● WHAT YOU WILL DO
Edit the listing below so that every "Kategorien" becomes "Rubriken", with all other text unchanged. Leave the pictures out of your version.

(Stored data entries)
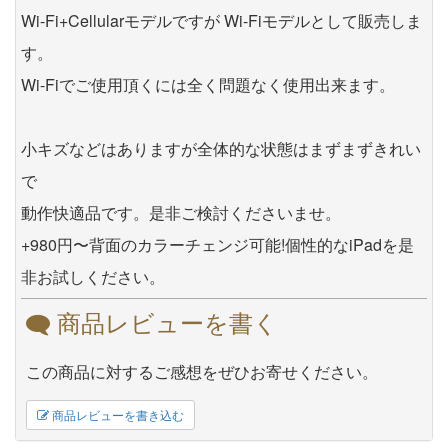
Wi-Fi+Cellularモデルですが Wi-Fiモデルとして販売しま
す。
Wi-Fiでご使用頂くには全く問題なく使用出来ます。
小キズなどはありますが全体的な状態はまずまずきれい
で
動作快適品です。是非ご検討くださいませ。
+980円〜背面のカラーチェンジ可能!個性的なiPadを是
非お試しください。
商品レビューを書く
この商品に対するご感想をぜひお寄せください。
商品レビューを書き込む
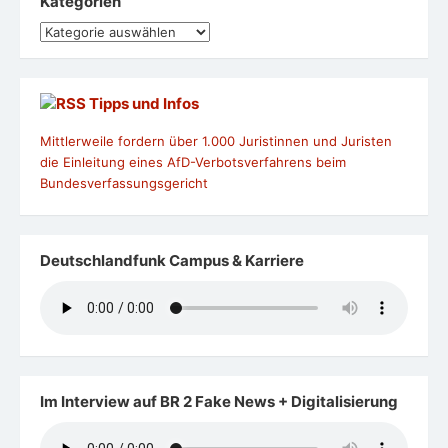
Kategorien
Kategorien
Tipps und Infos
Mittlerweile fordern über 1.000 Juristinnen und Juristen
die Einleitung eines AfD-Verbotsverfahrens beim
Bundesverfassungsgericht
Deutschlandfunk Campus & Karriere
Im Interview auf BR 2 Fake News + Digitalisierung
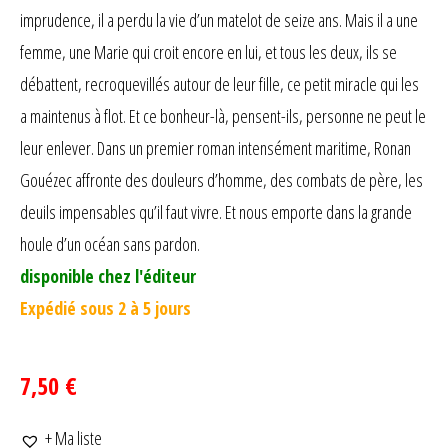
imprudence, il a perdu la vie d’un matelot de seize ans. Mais il a une
femme, une Marie qui croit encore en lui, et tous les deux, ils se
débattent, recroquevillés autour de leur fille, ce petit miracle qui les
a maintenus à flot. Et ce bonheur-là, pensent-ils, personne ne peut le
leur enlever. Dans un premier roman intensément maritime, Ronan
Gouézec affronte des douleurs d’homme, des combats de père, les
deuils impensables qu’il faut vivre. Et nous emporte dans la grande
houle d’un océan sans pardon.
disponible chez l'éditeur
Expédié sous 2 à 5 jours
7,50 €
+ Ma liste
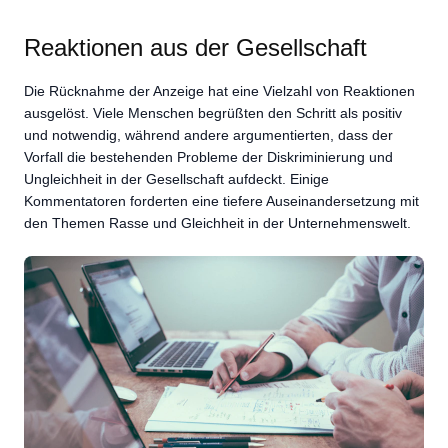
Reaktionen aus der Gesellschaft
Die Rücknahme der Anzeige hat eine Vielzahl von Reaktionen
ausgelöst. Viele Menschen begrüßten den Schritt als positiv
und notwendig, während andere argumentierten, dass der
Vorfall die bestehenden Probleme der Diskriminierung und
Ungleichheit in der Gesellschaft aufdeckt. Einige
Kommentatoren forderten eine tiefere Auseinandersetzung mit
den Themen Rasse und Gleichheit in der Unternehmenswelt.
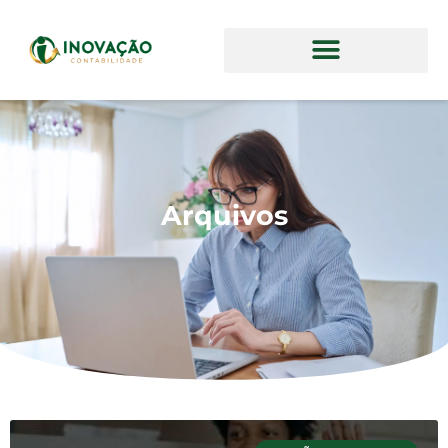
Arquivos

● SOLUTION FOR THIS PROBLEM
Wi-Fi+Cellularモデルですが Wi-Fiモデルとして販売しま
す。
Wi-Fiでご使用頂くには全く問題なく使用出来ます。
小キズなどはありますが全体的な状態はまずまずきれい
で
動作快適品です。是非ご検討くださいませ。
+980円〜背面のカラーチェンジ可能!個性的なiPadを是
非お試しください。
商品レビューを書く
この商品に対するご感想をぜひお寄せください。
商品レビューを書き込む
Rubriken
Rubriken
Tipps und Infos
Mittlerweile fordern über 1.000 Juristinnen und Juristen
die Einleitung eines AfD-Verbotsverfahrens beim
Bundesverfassungsgericht
Deutschlandfunk Campus & Karriere
Im Interview auf BR 2 Fake News + Digitalisierung
imprudence, il a perdu la vie d’un matelot de seize ans. Mais il a une
femme, une Marie qui croit encore en lui, et tous les deux, ils se
débattent, recroquevillés autour de leur fille, ce petit miracle qui les
a maintenus à flot. Et ce bonheur-là, pensent-ils, personne ne peut le
leur enlever. Dans un premier roman intensément maritime, Ronan
Gouézec affronte des douleurs d’homme, des combats de père, les
deuils impensables qu’il faut vivre. Et nous emporte dans la grande
houle d’un océan sans pardon.
disponible chez l'éditeur
Expédié sous 2 à 5 jours
7,50 €
+ Ma liste
Reaktionen aus der Gesellschaft
Die Rücknahme der Anzeige hat eine Vielzahl von Reaktionen
ausgelöst. Viele Menschen begrüßten den Schritt als positiv
und notwendig, während andere argumentierten, dass der
Vorfall die bestehenden Probleme der Diskriminierung und
Ungleichheit in der Gesellschaft aufdeckt. Einige
Kommentatoren forderten eine tiefere Auseinandersetzung mit
den Themen Rasse und Gleichheit in der Unternehmenswelt.
Arquivos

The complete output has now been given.